The head of the Iranian Armed Forces was killed as a result of this attack and the market was rattled by the possibility that the military conflict in the region could be aggravated by these events.
Most crypto assets experienced a significant drop alongside Ethereum. Bitcoin (BTC) and Solana (SOL) have gone down by 1.8% and 7.8% respectively in the past day as well while XRP (XRP) has booked a 3% loss.
Crypto liquidations have neared the $1 billion mark in the past 24 hours as a result of this decline, with Ethereum currently accounting for roughly a quarter of that total.
Meanwhile, ETH trading volumes during this period have gone up by 55% and currently sit at nearly $40 billion, accounting for 14% of the token’s total circulating supply. This is a huge volume spike and one that suggests that selling pressure has accelerated.
This amount of liquidation has prompted a long squeeze that has probably contributed to push trading volumes higher as a significant number of stop orders for ETH – an asset that had been performing quite well in the past month or so – were triggered amid the decline.
We recently shared a price prediction that anticipated a big surge to $4,100 for ETH as long as it consolidated a bullish breakout above the $2,750 level.
The token rose above that marker four days ago but was met by significant selling volumes, partially amid failed negotiations between the U.S. and China on the trade front after a week of discussions and now due to this military development in the Middle East.

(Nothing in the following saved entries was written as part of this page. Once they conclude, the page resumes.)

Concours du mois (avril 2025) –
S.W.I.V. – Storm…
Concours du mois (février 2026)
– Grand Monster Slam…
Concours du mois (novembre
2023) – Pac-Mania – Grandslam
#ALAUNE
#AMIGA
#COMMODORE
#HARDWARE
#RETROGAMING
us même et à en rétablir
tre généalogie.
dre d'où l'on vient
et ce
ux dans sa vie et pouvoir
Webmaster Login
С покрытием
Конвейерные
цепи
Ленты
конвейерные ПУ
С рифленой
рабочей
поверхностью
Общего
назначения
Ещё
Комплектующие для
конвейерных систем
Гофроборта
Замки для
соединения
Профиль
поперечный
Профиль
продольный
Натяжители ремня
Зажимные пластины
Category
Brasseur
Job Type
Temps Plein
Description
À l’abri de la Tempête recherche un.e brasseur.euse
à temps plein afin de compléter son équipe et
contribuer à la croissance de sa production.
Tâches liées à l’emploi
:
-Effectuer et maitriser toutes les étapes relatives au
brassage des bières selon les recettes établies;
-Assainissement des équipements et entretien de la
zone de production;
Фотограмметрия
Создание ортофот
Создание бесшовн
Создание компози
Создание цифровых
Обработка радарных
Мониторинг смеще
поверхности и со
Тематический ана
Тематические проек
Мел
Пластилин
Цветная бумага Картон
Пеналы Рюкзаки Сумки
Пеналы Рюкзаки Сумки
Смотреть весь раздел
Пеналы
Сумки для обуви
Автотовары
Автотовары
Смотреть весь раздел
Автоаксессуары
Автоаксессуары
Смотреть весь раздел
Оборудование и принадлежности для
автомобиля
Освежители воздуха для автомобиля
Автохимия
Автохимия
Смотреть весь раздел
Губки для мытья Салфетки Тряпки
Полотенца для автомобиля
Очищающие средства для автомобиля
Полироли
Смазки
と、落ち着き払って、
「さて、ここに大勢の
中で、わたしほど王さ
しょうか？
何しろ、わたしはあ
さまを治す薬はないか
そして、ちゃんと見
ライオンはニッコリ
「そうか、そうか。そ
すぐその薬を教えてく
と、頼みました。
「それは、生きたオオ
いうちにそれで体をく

Our $4,000 prediction is based on a cup and handle pattern that has been forming for months in the daily chart and that could produce an estimated gain of 50% as long as the price breaks out above that $2,750 resistance.
Although it appears that the pattern has been invalidated after a failed breakout, that will only be the case if it drops below $2,300. In that case, the handle will no longer be such a thing.
This kind of movement is not uncommon in patterns that promise huge upside potential and around key resistances and they typically signal that the market is in a phase of accumulation ahead of what participants believe could be a significant move.
The 9-day and 21-day exponential moving averages (EMAs) favor a bullish outlook at the moment after they posted a ‘golden cross’ upon surging above the 200-day EMA
Heading to a lower time frame to have a closer look at this zone, we can see how the market has bounced off the $2,300 – $2,400 mark two times already.
This is a zone where there has been some strong buying interest and could be where the market is heading now to find the necessary liquidity for its next leg up.
If buying pressure is strong enough, this could trigger ETH’s next move to retest the $2,750 resistance.